-- COMPITO RICHIESTO --
Nel brano su crisi e innovazione, quali due fattori vengono indicati come i più rilevanti nel mettere in tensione crisi e innovazione?

-- BRANO PROPOSTO --
La prima è perlopiù una categoria descrittiva oltre che un dato di fatto, la seconda un desiderio profondo, l’antidoto spesso invocato contro la prima: in un momento di crisi semplifico, ma non poi così tanto, il ragionamento sentito mille volte. L’innovazione è una delle risposte che l’azienda cerca per rilanciarsi, per affermare nuovi (del tutto o in parte) prodotti e servizi sul mercato. Il ragionamento è naturalmente più complesso di così e gli elementi che possono permettere il superamento della situazione di crisi attuale sono molteplici, interdipendenti tra loro e molti non sono sotto il controllo dell’azienda ma “innovare per uscire dalla crisi” è una delle proposte decisive, giustamente tra le più citate.
Il fatto è che quelle due parole “crisi e innovazione” presuppongono azioni organizzative diverse: è per un verso fondamentale reagire alla crisi, ed è altrettanto importante la ricerca dell’innovazione, ma difficilmente si possono perseguire entrambe contemporaneamente.
Se infatti proviamo a superare l’immediato e un po’ istintivo meccanismo secondo il quale è il “bisogno che stimola l’innovazione” presente nel popolare “il bisogno aguzza l’ingegno” e evidentemente insufficiente, e facciamo un’analisi realistica dei comportamenti organizzativi agiti concretamente, scopriamo che le azioni auspicate per affrontare o arginare una crisi, difficilmente portano verso l’innovazione se non in soluzioni tampone; d’altra parte i comportamenti stimolati o agiti nell’organizzazione per produrre innovazione difficilmente producono effetti disponibili in tempi certi, a meno che l’innovazione non fosse già a portata di mano (allora sì che il bisogno aguzza l’ingegno, ma come finalizzazione di processi già in atto) oppure venga comprata all’esterno. Se nella celebre scelta make or buy la seconda per vari motivi non è disponibile e l’innovazione si cerca di produrla all’interno, allora la strada non è così semplice. E’ un po’ come quello che si dice per il “problem solving”: ciò non si può fare in momenti di emergenza, nei quali si cerca casomai una soluzione tampone, per avviare poi in seguito il processo di risoluzione del problema ma riproposta in una scala macro, più ampia. E anche più complessa.
Scelgo i due elementi più rilevanti che secondo me portano crisi e innovazione ad entrare in tensione: il tempo e l’autorità.

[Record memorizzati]
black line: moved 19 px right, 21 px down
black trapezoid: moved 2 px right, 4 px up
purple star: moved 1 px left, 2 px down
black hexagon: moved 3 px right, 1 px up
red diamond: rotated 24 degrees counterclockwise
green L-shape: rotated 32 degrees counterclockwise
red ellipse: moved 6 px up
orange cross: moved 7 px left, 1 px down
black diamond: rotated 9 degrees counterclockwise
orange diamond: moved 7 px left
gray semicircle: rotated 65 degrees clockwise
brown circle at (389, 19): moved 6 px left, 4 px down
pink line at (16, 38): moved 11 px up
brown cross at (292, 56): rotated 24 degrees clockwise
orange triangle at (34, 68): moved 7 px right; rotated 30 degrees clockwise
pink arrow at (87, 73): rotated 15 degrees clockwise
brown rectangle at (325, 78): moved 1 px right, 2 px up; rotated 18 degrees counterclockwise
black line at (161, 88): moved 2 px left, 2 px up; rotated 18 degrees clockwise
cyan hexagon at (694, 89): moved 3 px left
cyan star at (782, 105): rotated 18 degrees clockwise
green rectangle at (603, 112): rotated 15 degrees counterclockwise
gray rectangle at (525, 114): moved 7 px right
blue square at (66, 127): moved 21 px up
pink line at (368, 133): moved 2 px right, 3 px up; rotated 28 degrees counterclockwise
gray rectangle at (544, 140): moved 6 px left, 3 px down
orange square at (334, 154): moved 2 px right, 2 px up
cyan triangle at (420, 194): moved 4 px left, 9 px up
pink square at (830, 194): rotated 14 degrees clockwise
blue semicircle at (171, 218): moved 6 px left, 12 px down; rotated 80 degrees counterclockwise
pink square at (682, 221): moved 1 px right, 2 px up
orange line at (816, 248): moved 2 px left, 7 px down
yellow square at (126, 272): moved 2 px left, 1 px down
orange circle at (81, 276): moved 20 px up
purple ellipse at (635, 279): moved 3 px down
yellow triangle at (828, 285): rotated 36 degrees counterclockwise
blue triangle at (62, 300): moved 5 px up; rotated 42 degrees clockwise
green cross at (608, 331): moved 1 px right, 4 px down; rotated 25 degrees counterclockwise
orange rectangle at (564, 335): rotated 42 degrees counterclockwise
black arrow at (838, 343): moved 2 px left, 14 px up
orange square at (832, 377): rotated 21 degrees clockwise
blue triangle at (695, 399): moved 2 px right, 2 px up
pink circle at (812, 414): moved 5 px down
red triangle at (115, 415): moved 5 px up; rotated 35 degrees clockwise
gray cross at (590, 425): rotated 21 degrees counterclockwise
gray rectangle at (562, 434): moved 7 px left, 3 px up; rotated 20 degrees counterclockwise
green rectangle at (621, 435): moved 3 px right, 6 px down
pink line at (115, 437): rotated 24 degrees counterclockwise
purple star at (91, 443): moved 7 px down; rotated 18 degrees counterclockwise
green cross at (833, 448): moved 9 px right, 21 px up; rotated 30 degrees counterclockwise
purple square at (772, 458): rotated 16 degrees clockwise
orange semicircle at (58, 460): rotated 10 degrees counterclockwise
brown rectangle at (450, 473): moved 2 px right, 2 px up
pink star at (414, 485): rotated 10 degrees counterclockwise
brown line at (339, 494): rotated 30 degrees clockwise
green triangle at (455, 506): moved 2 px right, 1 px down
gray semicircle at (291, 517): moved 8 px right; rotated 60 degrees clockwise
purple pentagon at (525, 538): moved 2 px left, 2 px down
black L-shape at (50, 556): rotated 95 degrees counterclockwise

-- RISPOSTA --
Il tempo e l'autorità.